### Given information
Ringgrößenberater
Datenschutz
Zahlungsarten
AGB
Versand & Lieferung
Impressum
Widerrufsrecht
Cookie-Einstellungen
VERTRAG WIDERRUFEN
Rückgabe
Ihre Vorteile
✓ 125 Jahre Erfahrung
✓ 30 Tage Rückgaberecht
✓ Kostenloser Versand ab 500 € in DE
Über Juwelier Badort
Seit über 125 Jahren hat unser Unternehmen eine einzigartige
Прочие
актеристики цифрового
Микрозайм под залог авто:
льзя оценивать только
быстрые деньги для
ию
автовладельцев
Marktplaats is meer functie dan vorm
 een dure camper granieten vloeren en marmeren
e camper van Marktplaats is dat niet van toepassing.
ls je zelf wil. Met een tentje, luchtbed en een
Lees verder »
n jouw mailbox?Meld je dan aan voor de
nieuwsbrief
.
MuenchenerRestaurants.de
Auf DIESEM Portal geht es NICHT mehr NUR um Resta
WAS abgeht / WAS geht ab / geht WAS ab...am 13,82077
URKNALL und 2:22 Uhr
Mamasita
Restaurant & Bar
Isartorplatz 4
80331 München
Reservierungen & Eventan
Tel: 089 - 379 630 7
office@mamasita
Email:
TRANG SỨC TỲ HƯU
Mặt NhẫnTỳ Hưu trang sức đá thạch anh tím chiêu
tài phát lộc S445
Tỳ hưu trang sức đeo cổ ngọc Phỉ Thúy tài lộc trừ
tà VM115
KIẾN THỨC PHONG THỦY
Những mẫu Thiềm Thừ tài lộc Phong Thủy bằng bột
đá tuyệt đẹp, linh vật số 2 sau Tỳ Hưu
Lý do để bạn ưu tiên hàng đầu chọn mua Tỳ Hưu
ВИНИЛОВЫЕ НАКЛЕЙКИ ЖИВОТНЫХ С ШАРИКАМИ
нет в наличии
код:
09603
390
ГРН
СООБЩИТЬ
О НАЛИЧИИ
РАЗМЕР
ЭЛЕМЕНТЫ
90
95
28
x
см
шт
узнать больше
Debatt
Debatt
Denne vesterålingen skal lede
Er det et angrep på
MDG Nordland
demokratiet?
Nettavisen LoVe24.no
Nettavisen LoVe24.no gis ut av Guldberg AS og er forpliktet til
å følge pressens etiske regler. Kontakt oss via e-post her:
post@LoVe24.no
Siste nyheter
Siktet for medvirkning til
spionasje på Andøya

### Instruction
Please return the full listing exactly as it appears.

### Solution for this problem
Ringgrößenberater
Datenschutz
Zahlungsarten
AGB
Versand & Lieferung
Impressum
Widerrufsrecht
Cookie-Einstellungen
VERTRAG WIDERRUFEN
Rückgabe
Ihre Vorteile
✓ 125 Jahre Erfahrung
✓ 30 Tage Rückgaberecht
✓ Kostenloser Versand ab 500 € in DE
Über Juwelier Badort
Seit über 125 Jahren hat unser Unternehmen eine einzigartige
Прочие
актеристики цифрового
Микрозайм под залог авто:
льзя оценивать только
быстрые деньги для
ию
автовладельцев
Marktplaats is meer functie dan vorm
 een dure camper granieten vloeren en marmeren
e camper van Marktplaats is dat niet van toepassing.
ls je zelf wil. Met een tentje, luchtbed en een
Lees verder »
n jouw mailbox?Meld je dan aan voor de
nieuwsbrief
.
MuenchenerRestaurants.de
Auf DIESEM Portal geht es NICHT mehr NUR um Resta
WAS abgeht / WAS geht ab / geht WAS ab...am 13,82077
URKNALL und 2:22 Uhr
Mamasita
Restaurant & Bar
Isartorplatz 4
80331 München
Reservierungen & Eventan
Tel: 089 - 379 630 7
office@mamasita
Email:
TRANG SỨC TỲ HƯU
Mặt NhẫnTỳ Hưu trang sức đá thạch anh tím chiêu
tài phát lộc S445
Tỳ hưu trang sức đeo cổ ngọc Phỉ Thúy tài lộc trừ
tà VM115
KIẾN THỨC PHONG THỦY
Những mẫu Thiềm Thừ tài lộc Phong Thủy bằng bột
đá tuyệt đẹp, linh vật số 2 sau Tỳ Hưu
Lý do để bạn ưu tiên hàng đầu chọn mua Tỳ Hưu
ВИНИЛОВЫЕ НАКЛЕЙКИ ЖИВОТНЫХ С ШАРИКАМИ
нет в наличии
код:
09603
390
ГРН
СООБЩИТЬ
О НАЛИЧИИ
РАЗМЕР
ЭЛЕМЕНТЫ
90
95
28
x
см
шт
узнать больше
Debatt
Debatt
Denne vesterålingen skal lede
Er det et angrep på
MDG Nordland
demokratiet?
Nettavisen LoVe24.no
Nettavisen LoVe24.no gis ut av Guldberg AS og er forpliktet til
å følge pressens etiske regler. Kontakt oss via e-post her:
post@LoVe24.no
Siste nyheter
Siktet for medvirkning til
spionasje på Andøya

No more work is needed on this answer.